Ci sono studenti ad ogni modo che sembrano avere quella che chiamerei una visione del mondo “fredda” o spiccatamente logico-matematica. Vedono e sentono davvero le parole come puri significanti di significati. Che siano questi gli studenti con cui ha lavorato Lewis?

Non solo le parole hanno valori sensoriali e emozionali, su questo non dovrebbero esserci dubbi. La tua mossa successiva è sostenere che le parole si attaccano meglio alla “mente” se il contatto con loro è un’esperienza emotivamente e sensorialmente ricca, significativa. Apro un noto corso di italiano, sezione dedicata al ripasso lessicale, tema il cibo e la cucina, livello A2-B1. Ecco alcuni esercizi proposti: completare schemi (diagrammi a ragno con al centro le parole “carne”, “verdura” , “frutta” e “altro”: bisogna inserire otto parole in ognuno: “vitello”, “maiale”…), abbinare immagini a verbi (“tagliare”, “bollire”, “friggere”, “assaggiare”…), scegliere da un elenco i cibi che “usi normalmente” (“usare dei cibi”?!: ma come parla?! direbbe Moretti). Esercizi di questo tipo, abbastanza piatti, potrebbero conservare, nella tua prospettiva, almeno un senso “utilitaristico”? Molti insegnanti direbbero: non si può essere sempre “ispirati” e lavorare su un piano più “profondo” o semplicemente giocoso, come quello che suggerisci.

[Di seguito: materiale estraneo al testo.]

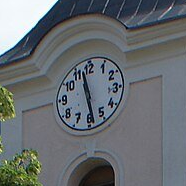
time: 11:28
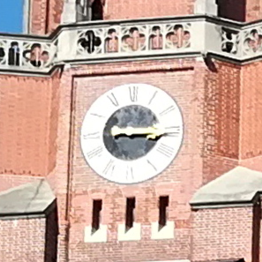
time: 3:15
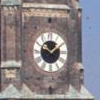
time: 1:50
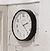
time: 2:23
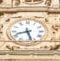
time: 8:27
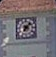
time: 7:07
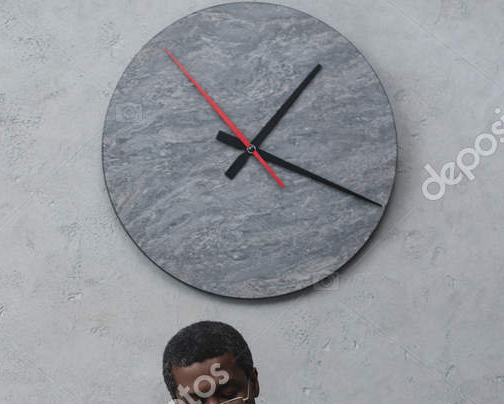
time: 1:18
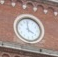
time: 3:58
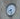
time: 8:27
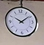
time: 10:08
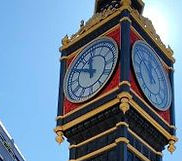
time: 11:50
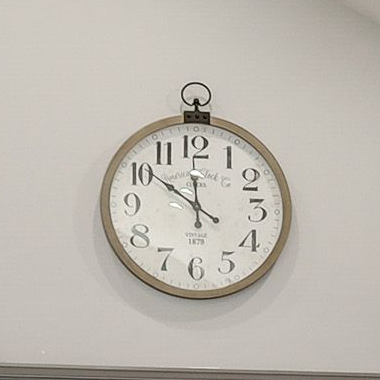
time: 11:50
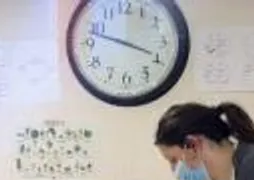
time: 3:47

Usare diagrammi a ragno per rivedere il vocabolario andrà benissimo, credo, con quegli studenti di cui si diceva, dotati di mente logico-matematica, che però sono una netta minoranza nella classi di lingua. Lo stesso si può dire che valga per attività basate su rapporti gerarchici fra elementi lessicali, come per esempio: “Mezzi di trasporto - veicolo - camion - autoarticolato”. Non definirei “piatti” questi esercizi, ma certo se il libro di cui parli ne propone solo di questo tipo, allora è un altro discorso, perché ci sono ben altri materiali facilmente reperibili.
Spero che pecchi di pessimismo quando dici o lasci intendere che molti insegnanti tirano avanti con quello che si ritrovano nel libro. Gli insegnanti di italiano a stranieri che mi ricordo io sono spesso dei giovani pieni di energie e di immaginazione, che lavorano sodo. Non si chiede a nessuno di inventare ogni volta la ruota. Ci sono parecchi libri che servono a insegnare il vocabolario, e quello che ho scritto con Morgan non è che uno fra gli altri.

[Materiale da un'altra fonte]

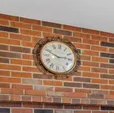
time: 2:48
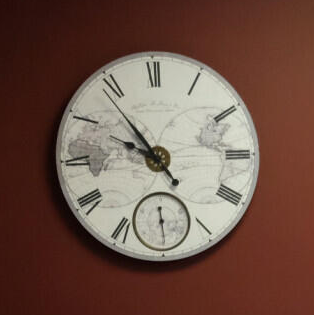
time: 9:53
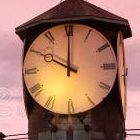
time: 10:00
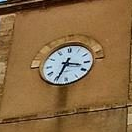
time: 3:34
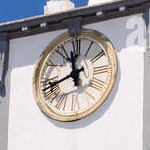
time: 11:41
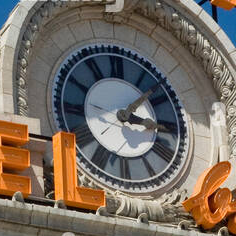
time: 3:08
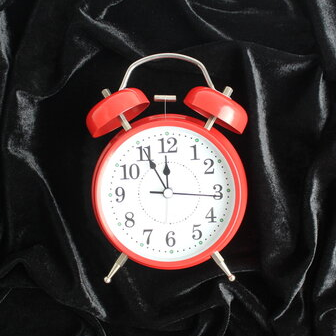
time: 11:55
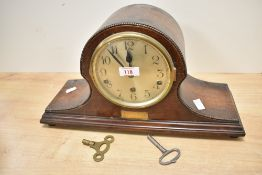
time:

Un modo per inventare delle nuove buone attività per il lessico è prendere un vecchio esercizio e rovesciarlo. Fammi concludere con un esempio di questo tipo. Ecco il classico esercizio “Caccia all’intruso” nella versione standard: scrivi alla lavagna una serie di parole, per esempio queste: “martello”, “ago”, “sega”, “chiodo”, “cacciavite” e chiedi agli studenti di trovare l’intruso. La risposta è “ago”, perché non fa parte dell’insieme “attrezzi da falegname”. Ed ecco lo stesso esercizio in una versione rinnovata: dopo aver scritto le stesse parole spieghi che ogni parola può essere l’intruso, per esempio, se consideri l’insieme, diciamo cosi, “cose che spingono”, allora l’intruso è “martello”, perché percuote. Rovesciare vecchi esercizi è molto divertente. Prova!

Proverò. E invito i lettori a fare altrettanto. Grazie Mario.